I think the thing that may be giving you (and your friend) a hard time--and you are not alone, as we have been infected these past fifty years with the worldly idea of sexual gratification--is that we all of us somehow have a “right” to have our own way in sex and in other matters. What she was asking (though she may not have realized it) was not “How do I avoid risking my life?” but “How do I avoid risking my life while still getting to have sex when I want to?” Those are two completely different questions. The answer to the first question--the one she should have been asking--was easy. Abstain from having sex. But that’s not something people want to hear at all, especially in this day and age when we’re bombarded by sex from every direction. So she naturally asks the second question, and she runs into a priest that for whatever reason either didn’t wish to explain the teaching of the Church to her or he himself had radical (and wrong) ideas about that teaching. (Remember, bishops and priests can be wrong. One thing that makes the Church different from Protestantism is that we can compare what the bishop or priest says with what the Church teaches, since those teachings are clearly set forth in various documents, and respectfully say to him “No, Father, what you’re saying isn’t what the Church teaches.”)
It’s a hard thing to accept that sometimes God calls us to make sacrifices and that sometimes those sacrifices are very big ones. But that’s how it is. Consider that your friend, by following her conscience and using the pill, may have experienced one or more abortions, i.e. killings of her own children. These doctrines aren’t here to be a drag--they’re here to protect us and help us get to heaven. We’re playing with live ammo.

Does this explanation help?

Adult said...

In my official Southern Orders documents, I'm changing the designation of "Billy the Kid" to "Billy the Child".

Marye said...

To See Reason, Thank you for taking the time to explain so much to me. You are an excellent teacher. I learned a great deal. I certainly do trust the church. If a doctrine helps us by protection and getting us to heaven I am all for it. I still tho worry so much about the women who have so many children they can't afford and health issues that come with having so many children. I guess one day God will explain it all to me. You helped me a lot. I appreciate it.

Anonymous said...

Why is Billy the Kid always mad? We are all fellow Catholics who sometimes disagree or don't understand.
Why such language?

Marye said...

Thank You George. I am now a Grandmother. As a young catholic married woman I did use NFP and it worked perfectly for me. God gave the gift of just enough children and the money to take care of them. I was also very lucky because had I have had lots of children I could have not worked. My husband and I were lucky we were fortunate. I was also blessed with a Catholic husband who agreed with me.
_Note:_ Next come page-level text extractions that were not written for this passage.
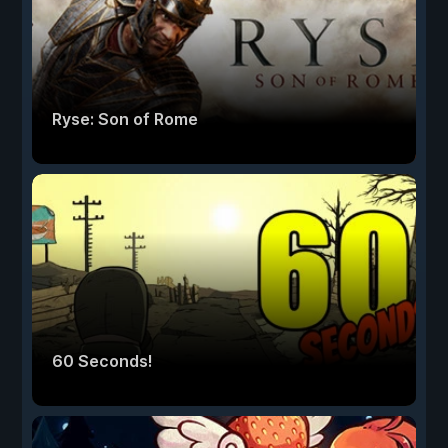
Ryse: Son of Rome
60 Seconds!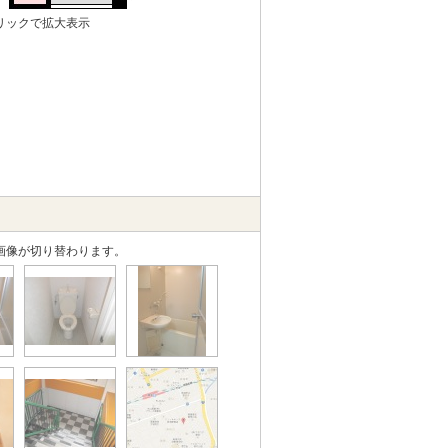
リックで拡大表示
画像が切り替わります。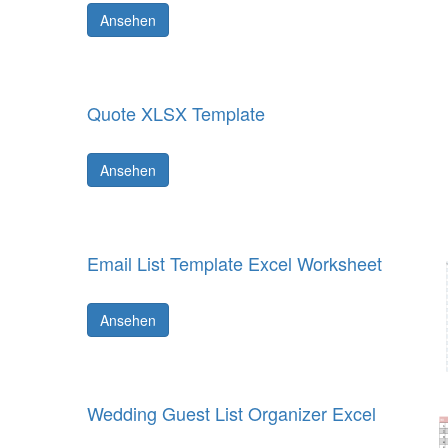
Ansehen
Quote XLSX Template
Ansehen
Email List Template Excel Worksheet
Ansehen
Wedding Guest List Organizer Excel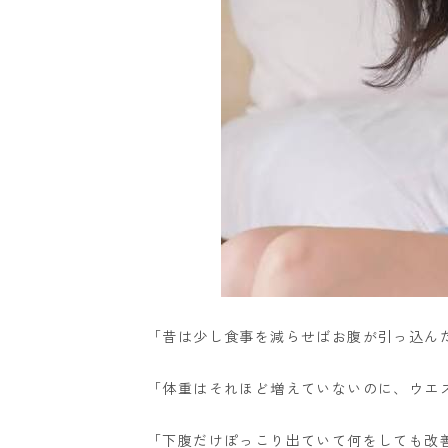
「昔は少し食事を減らせばお腹が引っ込ん
「体重はそれほど増えていないのに、ウエ
「下腹だけぽっこり出ていて何をしても改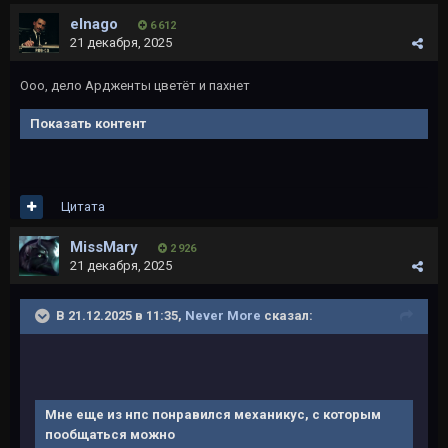
elnago
6 612
21 декабря, 2025
Ооо, дело Ардженты цветёт и пахнет
Показать контент
Цитата
MissMary
2 926
21 декабря, 2025
В 21.12.2025 в 11:35,
Never More
сказал:
Мне еще из нпс понравился механикус, с которым
пообщаться можно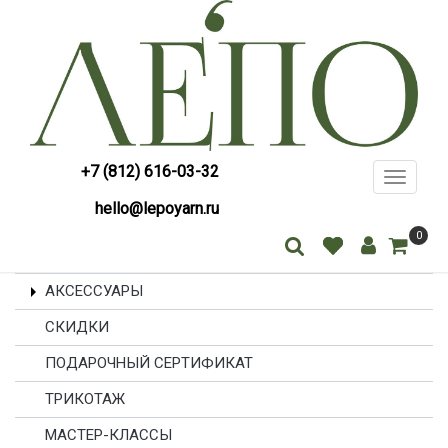
+7 (812) 616-03-32
Toggle
navigati
hello@lepoyarn.ru
0
АКСЕССУАРЫ
СКИДКИ
ПОДАРОЧНЫЙ СЕРТИФИКАТ
ТРИКОТАЖ
МАСТЕР-КЛАССЫ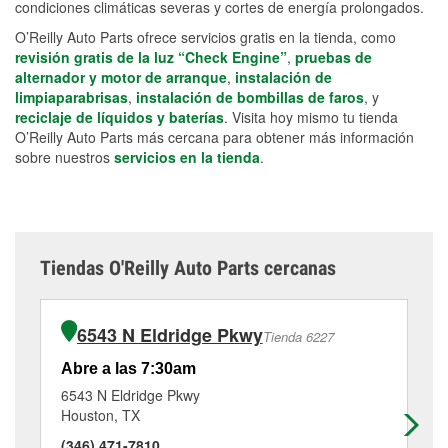
condiciones climáticas severas y cortes de energía prolongados.
O’Reilly Auto Parts ofrece servicios gratis en la tienda, como
revisión gratis de la luz “Check Engine”
,
pruebas de
alternador y motor de arranque
,
instalación de
limpiaparabrisas
,
instalación de bombillas de faros
, y
reciclaje de líquidos y baterías
. Visita hoy mismo tu tienda
O’Reilly Auto Parts más cercana para obtener más información
sobre nuestros
servicios en la tienda
.
Tiendas O'Reilly Auto Parts cercanas
6543 N Eldridge Pkwy
Tienda 6227
Abre a las 7:30am
Ab
6543 N Eldridge Pkwy
18
Houston, TX
Ka
(346) 471-7810
(2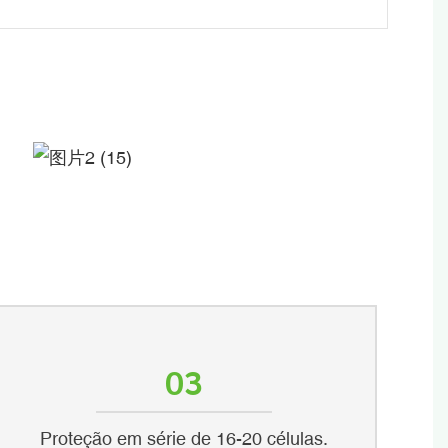
03
Proteção em série de 16-20 células.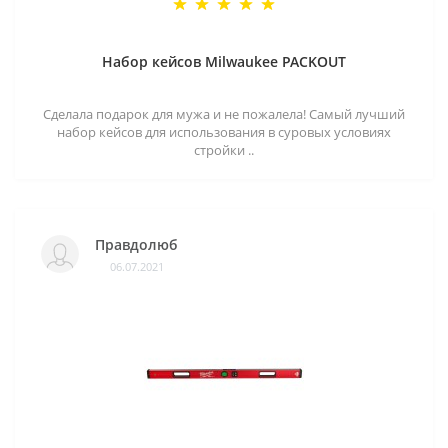
Набор кейсов Milwaukee PACKOUT
Сделала подарок для мужа и не пожалела! Самый лучший
набор кейсов для использования в суровых условиях
стройки ..
Правдолюб
06.07.2021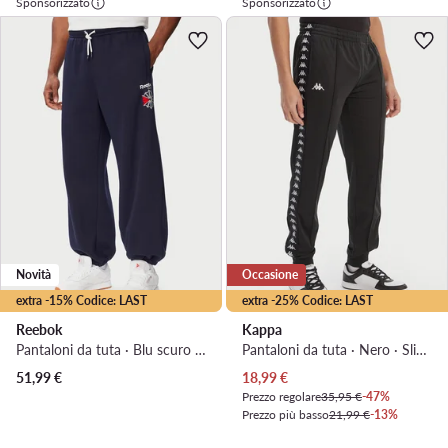
Sponsorizzato
Sponsorizzato
Novità
Occasione
extra -15% Codice: LAST
extra -25% Codice: LAST
Reebok
Kappa
Pantaloni da tuta · Blu scuro · Regular Fit
Pantaloni da tuta · Nero · Slim Fit
Prezzo attuale
51,99
€
18,99
€
Prezzo regolare
35,95 €
-47%
Prezzo più basso
21,99 €
-13%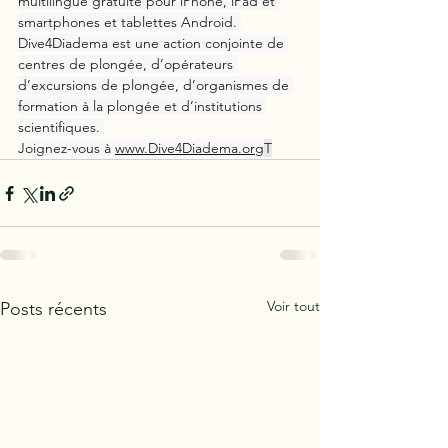
multilingue gratuite pour iPhone, iPad et 
smartphones et tablettes Android. 
Dive4Diadema est une action conjointe de 
centres de plongée, d’opérateurs 
d’excursions de plongée, d’organismes de 
formation à la plongée et d’institutions 
scientifiques. 
Joignez-vous à 
www.Dive4Diadema.org
T
Voir tout
Posts récents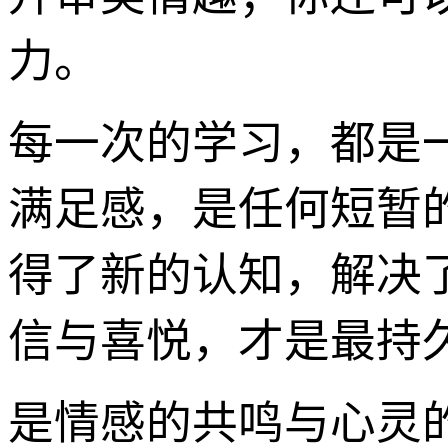
力。
每一次的学习，都是
满足感，是任何短暂的
得了新的认知，解决
信与喜悦，才是最持久
是情感的共鸣与心灵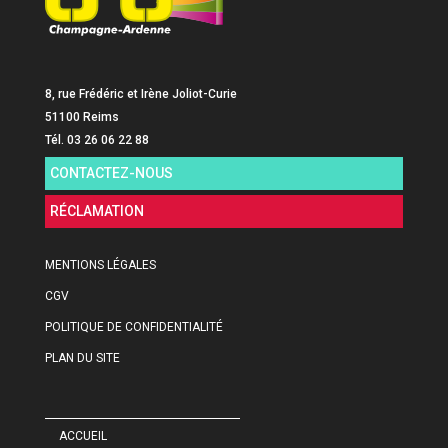
8, rue Frédéric et Irène Joliot-Curie
51100 Reims
Tél. 03 26 06 22 88
CONTACTEZ-NOUS
RÉCLAMATION
MENTIONS LÉGALES
CGV
POLITIQUE DE CONFIDENTIALITÉ
PLAN DU SITE
ACCUEIL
That is also a very important issue. But I must say I do not know if I would have been so at ease with our decision if I had of had health issues. The thought of something happening to me and leaving my children without a mother would have been horrible. I can't say honestly that I would not have used birth control if my doctor had advised. I thank God that I was never in that position. I do so worry about the women who do have serious financial and health issues and husbands that do not agree. You are indeed correct we should trust God. For some unlucky women they are terrified. Don't you think God understands these young women? I do.

DJR said...

Marye:

The Bible condemns artificial contraception in several places. You can read a Protestant viewpoint at the link:

http://www.opc.org/nh.html?article_id=471

In addition to those mentioned in the article, there is a condemnation in a Deuterocanonical book, in a psalm, and in the Apocalypse (Revelation).

See Reason said...

Marye,

Glad I could help.

George said...

Marye:

Go to the link that DJR provided and read what is there. It goes into detail about what I was alluding to in my comment.

Marye said...

George and DJR I had NO IDEA that all of that was in the Bible. I think this should be shared with a lot of young Catholic mothers.